We are carrying out research and development on the second key techniques, i.e., High Performance Parallel Database/Parallel File System. The ultimate goal of this research project is building the research system of parallel data mining. We will carry out research and development on the following key techniques:

(1)                               New techniques on designing and building Linux cluster.  We have built the two nodes prototype Linux Cluster using industry standard OSCAR Linux cluster software package. And further research on adding the parallel file system to Linux cluster to further improve its parallel I/O performance is under urgent research and development. We select PVFS as our research prototype. And want to improve it on the performance, reliability and fault tolerant ability.

(2)                               High performance large scale parallel database. We found it is difficult to find a GNU free parallel database for common user and the commercial parallel database like Oracle 9i and IBM DB2, etc, are too expensive to be used on Linux cluster. We want to develop a GNU parallel database system based on MySQL, PVFS, and MPI message passing environment. The combine of database with parallel file system will further improve the I/O performance of the parallel database.

(3)                               High performance parallel data mining algorithms, especially on association rule mining and clustering. We are using WEKA package (http://www.cs.waikato.ac.nz/~ml/weka/) as the primary research start point to build a parallel WEKA that using JAVA language. Though the JAVA has the advantage of portability, but how to guarantee high performance using JAVA language is the key techniques in our research. The ultimate application area of our parallel data mining system research would be bioinformatics, especially Data Mining for Protein Structure Prediction.
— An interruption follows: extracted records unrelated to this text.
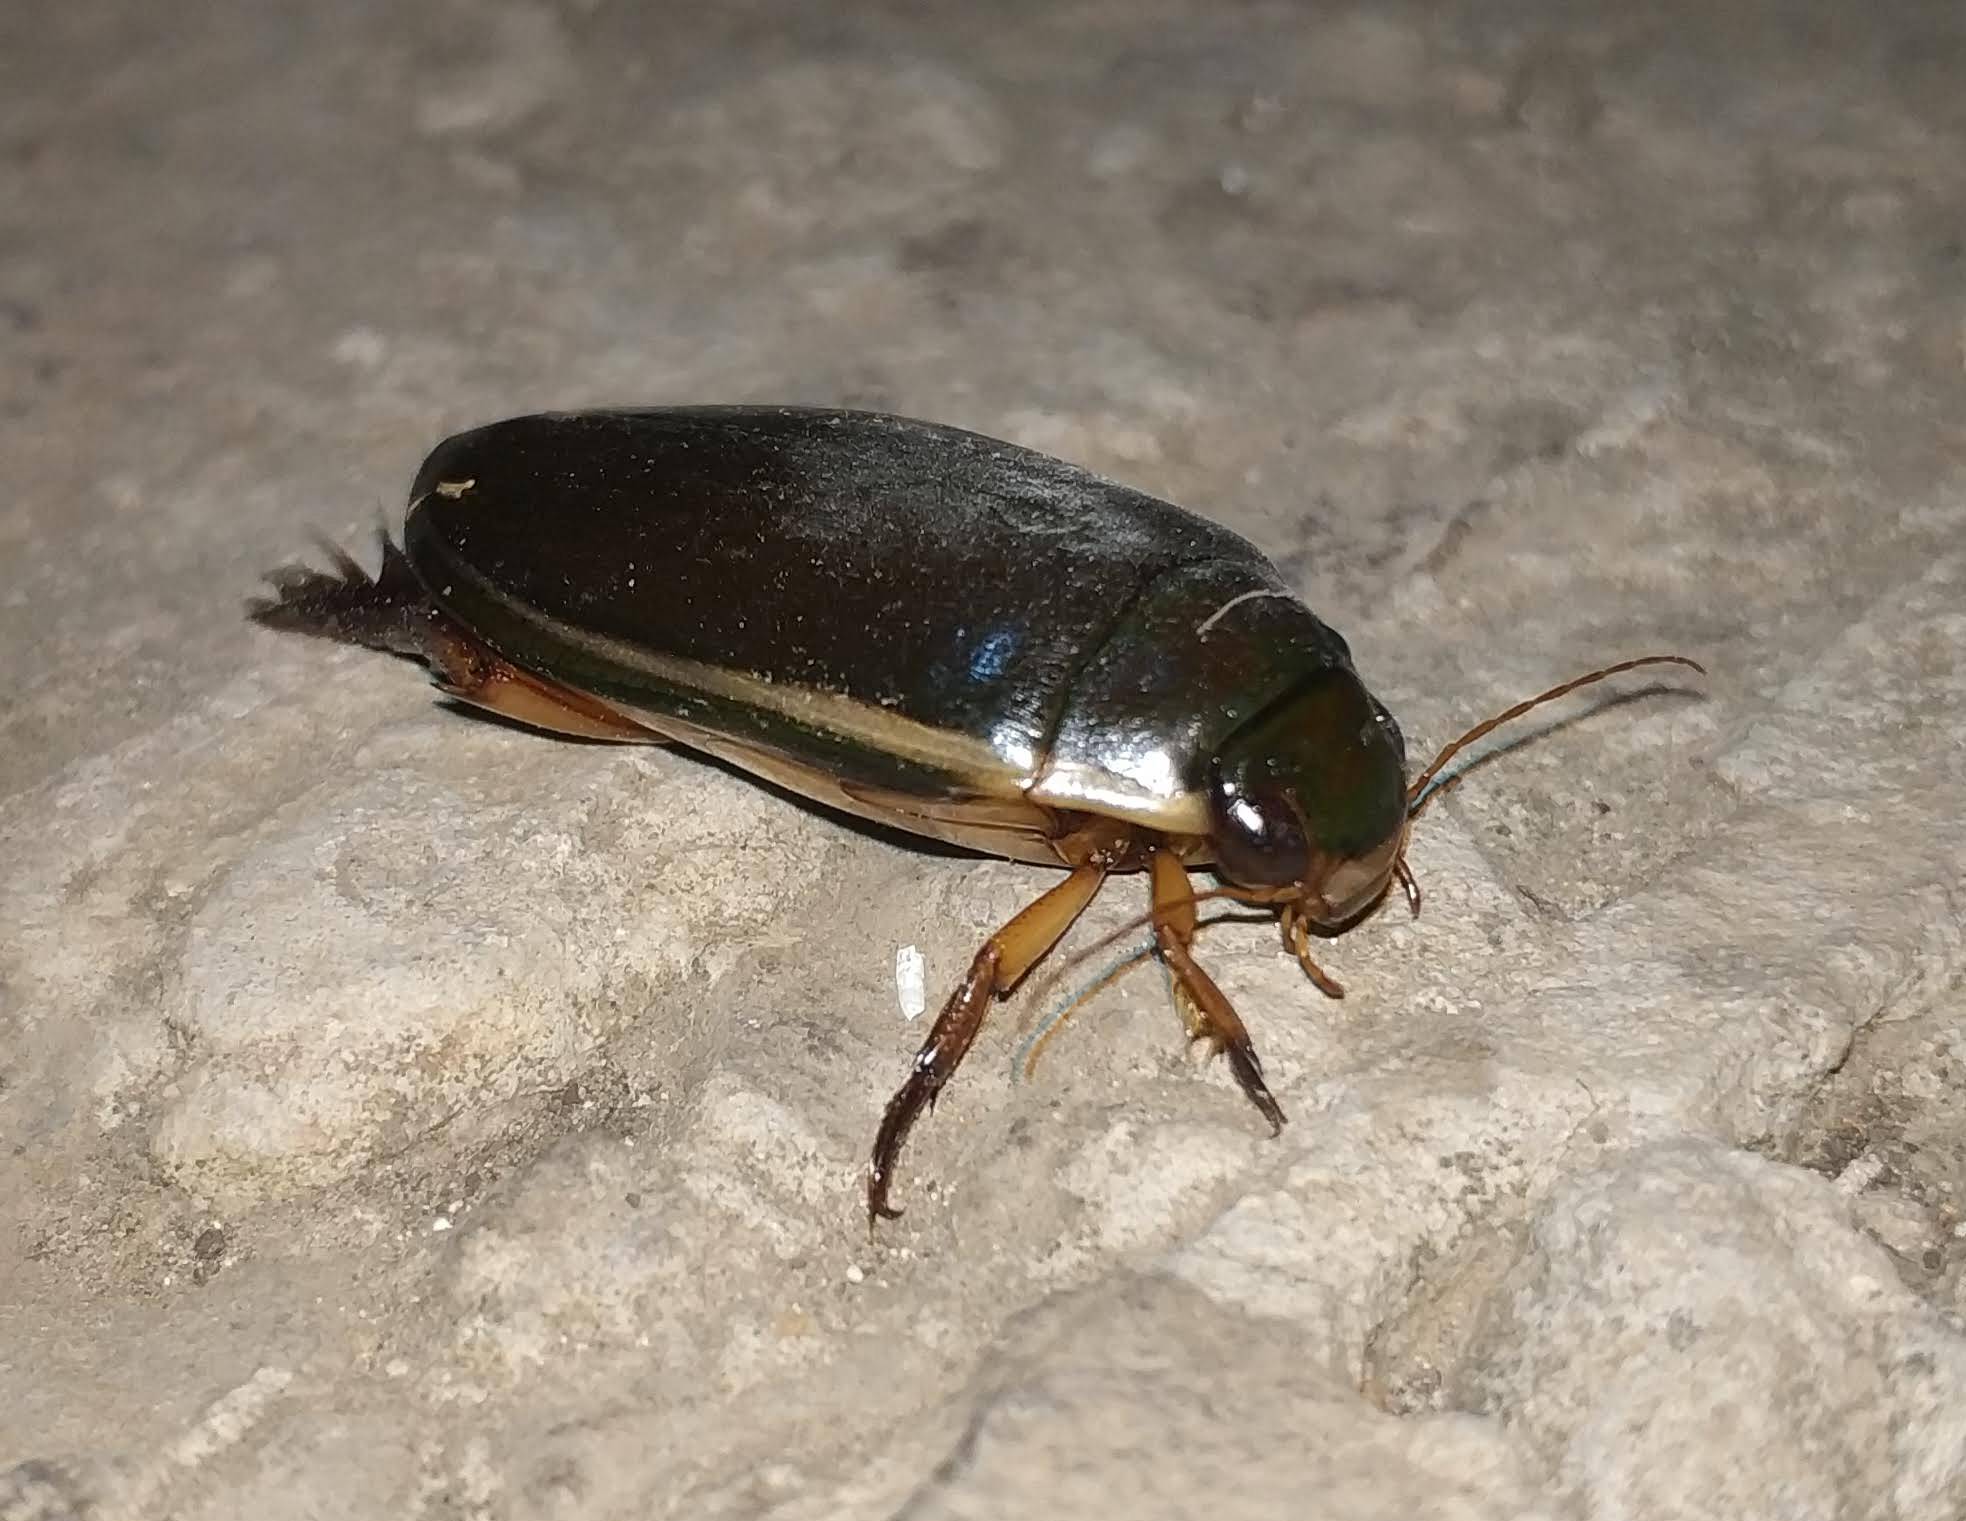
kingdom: Animalia
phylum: Arthropoda
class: Insecta
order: Coleoptera
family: Dytiscidae
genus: Cybister
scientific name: Cybister lateralimarginalis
(4)                               Proteins fold spontaneously and reproducibly into complex three-dimensional globules when placed in an aqueous solution, and, the sequence of amino acids making up a protein appears to completely determine its three dimensional structure. This self-organization cannot occur by a random conformational search for the lowest energy state, since such a search would take millions of years and proteins fold in milliseconds (known as levinthal's paradox). The challenges of the protein folding problem on data mining are: how to predict the three dimensional tertiary structure of a protein given its linear amino acid sequence. Some researcher are using a hybrid approach to predict local structure using a Hidden Markov Model, and then infering contact rules based on association mining. The HMM models the interactions between adjacent short regions of the protein sequence, and so attempts to model the propagation of structure along the sequence. To detect long-range amino-acid contacts they discover rules to predict if a pair of residues is in conact or not. In the testing phase one can predict the contact map for an unknown protein, and from the contact map one can recover the 3D shape.